Requirement:
For this task, extract exactly the lines of the data below, from the line containing "(149, 479) none -> [93,394,121,403] open" through the last one, with pictures left out.

Task material:
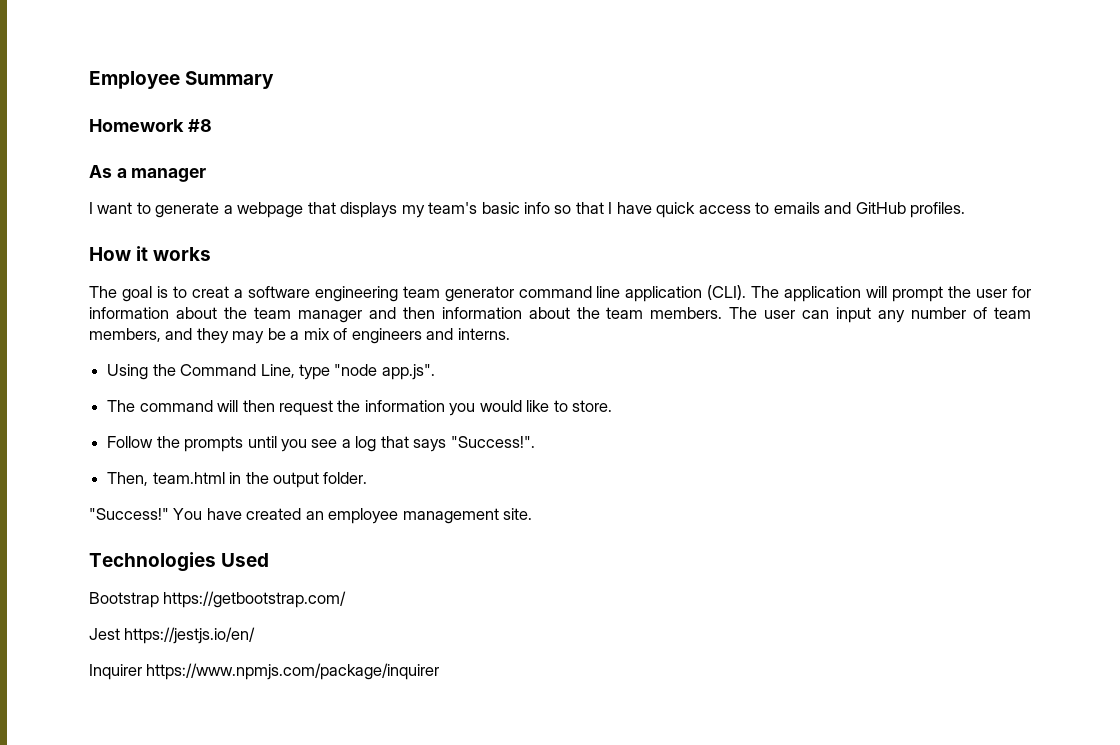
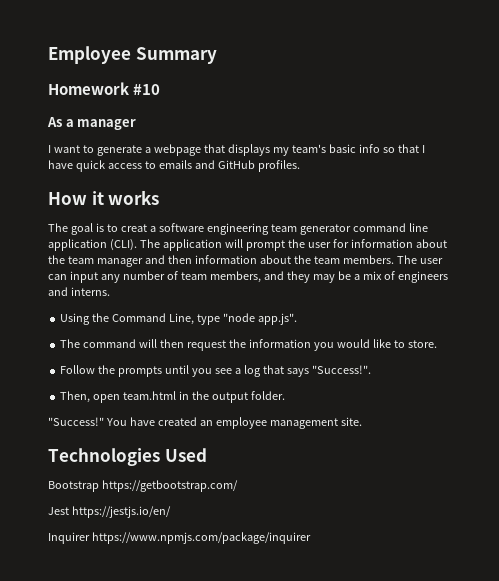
[187,119,212,132] #8 -> [133,84,161,95] #10
(149, 479) none -> [93,394,121,403] open

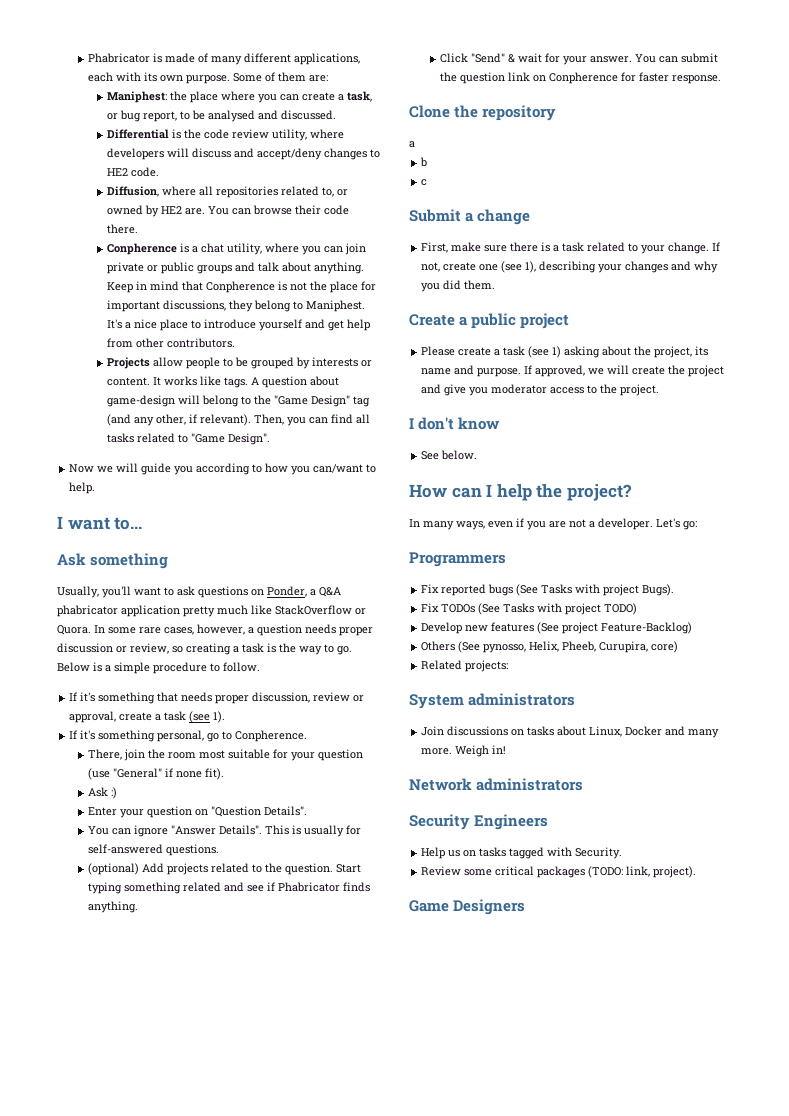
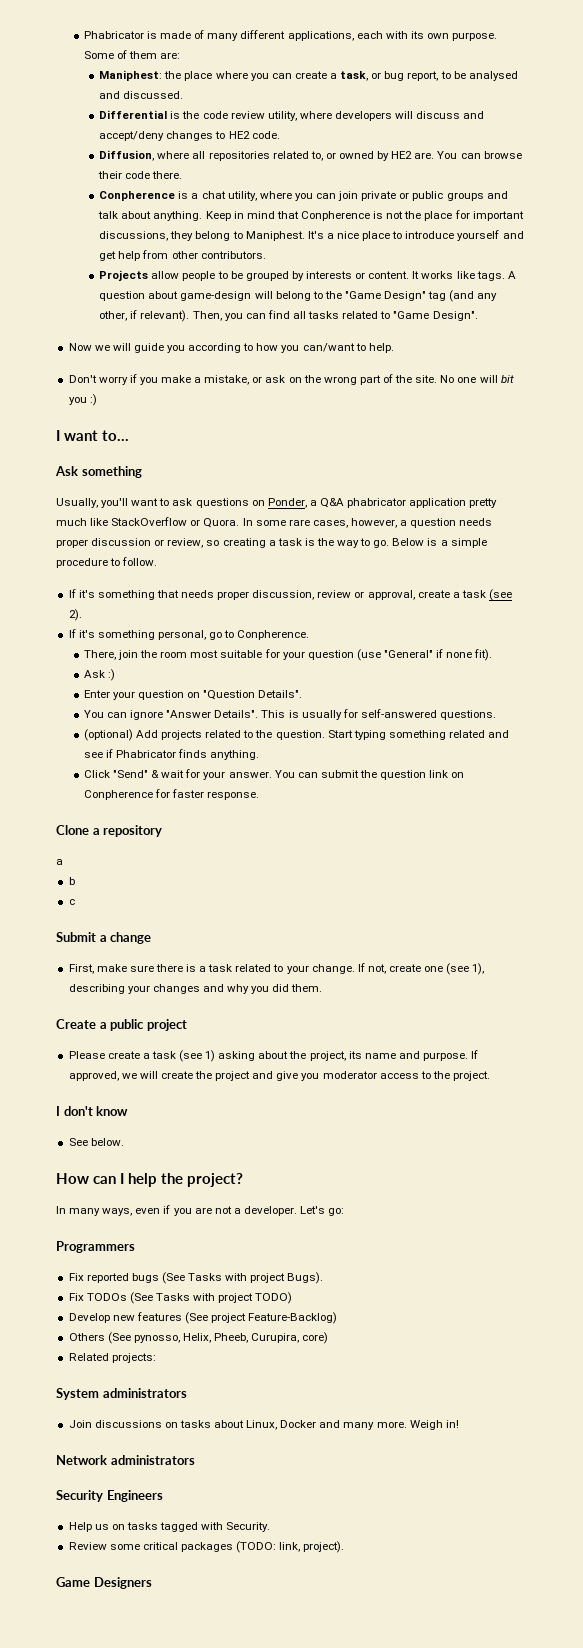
(96, 488) none -> [68,374,514,385] [68,394,97,406] // Don't worry if you make a mistake, or ask on the wrong part of the site. No one will bit you :)
[213,711,226,723] 1). -> [68,609,82,621] 2).
[454,105,479,118] the -> [92,828,100,835] a

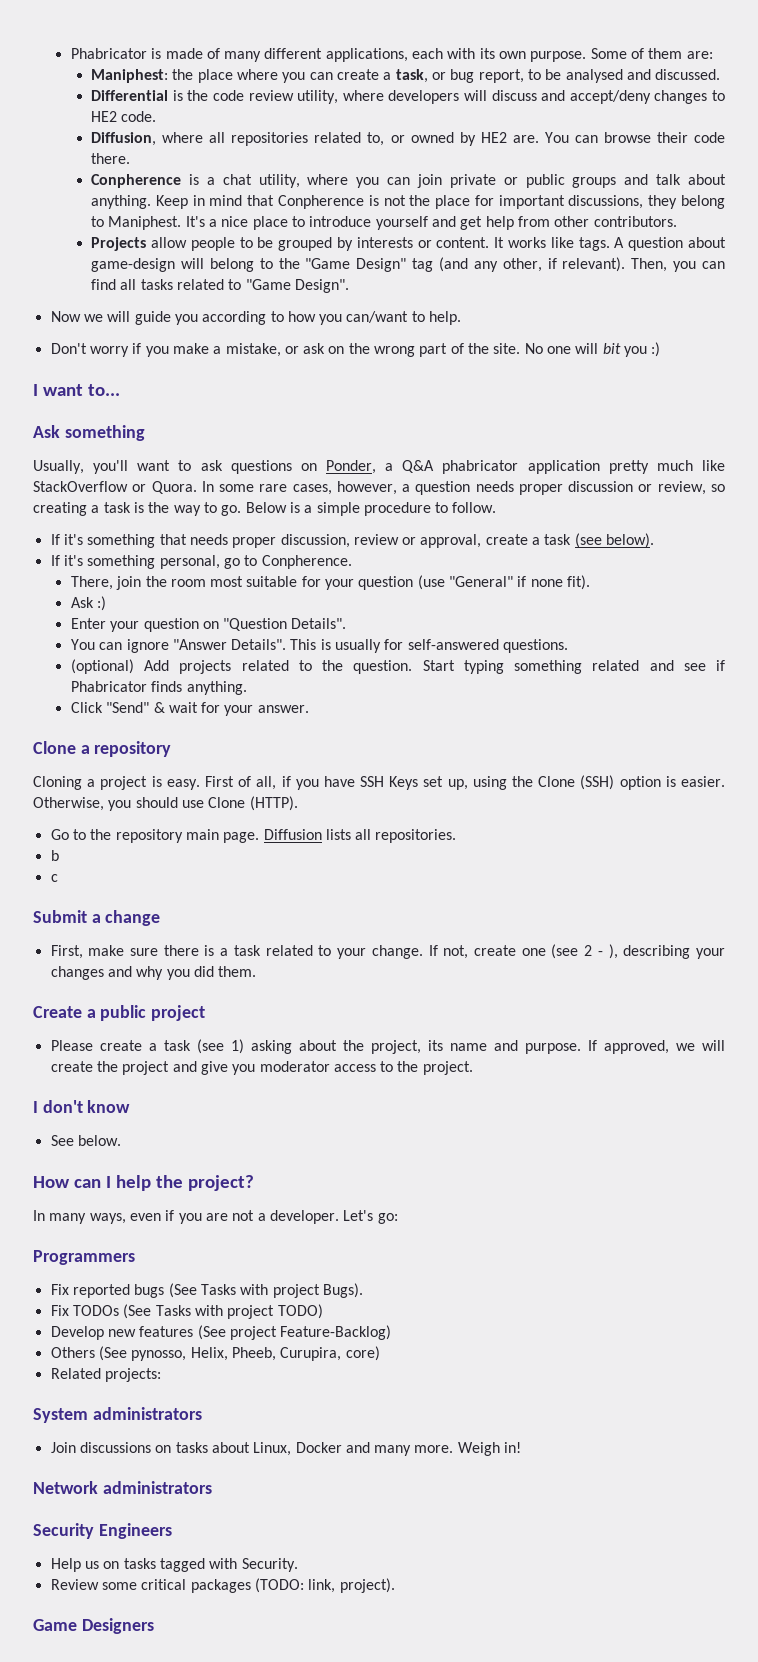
[68,609,82,621] 2). -> [606,533,655,548] below).
[274,770,465,780] [83,789,260,800] You can submit the question link on Conpherence for faster response. -> (309, 709) none
[56,859,63,865] a -> [33,775,725,790] [33,796,298,811] [50,829,457,843] Cloning a project is easy. First of all, if you have SSH Keys set up, using the Clone (SSH) option is easier. Otherwise, you should use Clone (HTTP). // Go to the repository main page. Diffusion lists all repositories.
[472,963,485,975] 1), -> [584,944,618,959] 2 - ),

Result for this task:
(149, 479) none -> [93,394,121,403] open

(96, 488) none -> [68,374,514,385] [68,394,97,406] // Don't worry if you make a mistake, or ask on the wrong part of the site. No one will bit you :)
[213,711,226,723] 1). -> [68,609,82,621] 2).
[454,105,479,118] the -> [92,828,100,835] a

[68,609,82,621] 2). -> [606,533,655,548] below).
[274,770,465,780] [83,789,260,800] You can submit the question link on Conpherence for faster response. -> (309, 709) none
[56,859,63,865] a -> [33,775,725,790] [33,796,298,811] [50,829,457,843] Cloning a project is easy. First of all, if you have SSH Keys set up, using the Clone (SSH) option is easier. Otherwise, you should use Clone (HTTP). // Go to the repository main page. Diffusion lists all repositories.
[472,963,485,975] 1), -> [584,944,618,959] 2 - ),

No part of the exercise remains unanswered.